Abraham Cahan, the son of a school teacher, was born near Vilnius in Lithuania in 1860. While a student at the Teachers Training Institute he became involved in revolutionary activities and after the assassination of Tsar Alexander II in 1881 he feared arrest and decided to emigrate to the United States.
Cahan settled in the Lower East Side of New York City. Cahan worked in a factory and became involved in trade union activities. He also joined the Socialist Labor Party and was a delegate to the second and third congresses of the Socialist International in 1891 and 1893.
Cahan became a journalist and worked for several Yiddish radical periodicals, including Di Zukunft and Di Arbeter Zeitung. In 1896 he published a novel, Yekl, a Tale of the New York Ghetto. The book won the enthusiastic support of the literary critic, William Dean Howells, and was praised for the realistic treatment of Jewish immigrant life.
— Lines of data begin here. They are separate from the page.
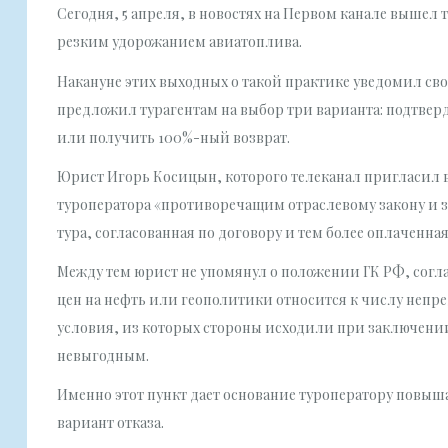
Сегодня, 5 апреля, в новостях на Первом канале вышел т
резким удорожанием авиатоплива.
Накануне этих выходных о такой практике уведомил св
предложил турагентам на выбор три варианта: подтверд
или получить 100%-ный возврат.
Юрист Игорь Косицын, которого телеканал пригласил в 
туроператора «противоречащим отраслевому закону и за
тура, согласованная по договору и тем более оплаченн
Между тем юрист не упомянул о положении ГК РФ, согласн
цен на нефть или геополитики относится к числу непре
условия, из которых стороны исходили при заключении
невыгодным.
Именно этот пункт дает основание туроператору повыш
вариант отказа.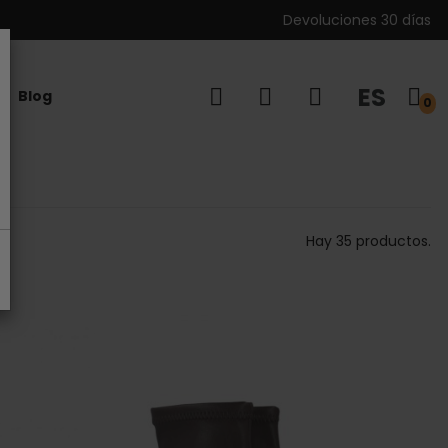
Devoluciones 30 días
ES
Blog
0
Hay 35 productos.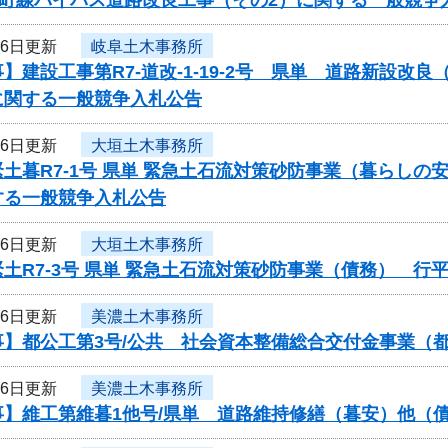
26日更新
岐阜土木事務所
】建設工事第R7-道改-1-19-2号 県単 道路新設
に関する一般競争入札公告
26日更新
大垣土木事務所
土暮R7-1号 県単 緊急土石流対策砂防事業（暮らし
する一般競争入札公告
26日更新
大垣土木事務所
土R7-3号 県単 緊急土石流対策砂防事業（債務） 
26日更新
美濃土木事務所
事】都公工第3号/公共 社会資本整備総合交付金事業（
26日更新
美濃土木事務所
事】維工第維暮1他号/県単 道路維持修繕（暮安）他（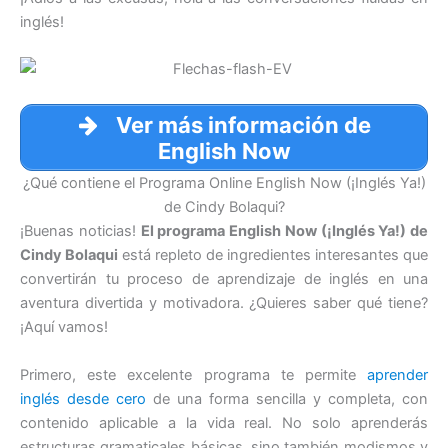
inglés!
Ver más información de
English Now
¿Qué contiene el Programa Online English Now (¡Inglés Ya!)
de Cindy Bolaqui?
¡Buenas noticias!
El programa English Now (¡Inglés Ya!) de
Cindy Bolaqui
está repleto de ingredientes interesantes que
convertirán tu proceso de aprendizaje de inglés en una
aventura divertida y motivadora. ¿Quieres saber qué tiene?
¡Aquí vamos!
Primero, este excelente programa te permite
aprender
inglés desde cero
de una forma sencilla y completa, con
contenido aplicable a la vida real. No solo aprenderás
estructuras gramaticales básicas, sino también modismos y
In 1897 Cahan founded the Jewish Daily Forward with a group of Jewish trade unionists and Socialist Labor Party members who had become estranged from its leader, Daniel De Leon. Cahan became the editor in 1903 and turned it into a mass-circulation daily. By 1912 it was achieving sales of 120,000. This was to grow to 275,000 ten years later.
Cahan's best known novel, The Rise of David Levinsky was published in 1917. The book is a fictional autobiography of David Levinsky and tells the story of an ambitious immigrant who abandons the practices of Judaism in order to be successful.
Cahan became a leading figure in the American Socialist Party and initially welcomed the Russian Revolution. However, disturbed by the way the Bolshevik government treated its opponents, Cahan became increasingly anti-communist in the 1920s.
In 1936 Abrahan Cahan joined forces with Sidney Hillman, Vito Marcantonio and David Dubinsky to establish the American Labor Party. The main objective of the organization was to support Franklin D. Roosevelt and his New Deal. The ALP put forward a left-wing, non-socialist, program. Its 1937 Declaration of Principles stipulated that there should be a "sufficient planned utilization of the natural economy so that coal, oil, timber, water, and other natural resources that belong to the American people... shall be protected from predatory interests."
According to his biographer, Jules Chametzky: "Cahan advocated that the Jewish immigrant masses Americanize themselves as rapidly and effectively as possible, even though his own literary work frequently showed the social and psychological price such a course exacted. Cahan's position put him severely at odds with Yiddishists, many religious groupings, Zionists, and other advocates of Jewish cultural autonomy."
Abraham Cahan died of congestive heart failure on 31st August, 1951.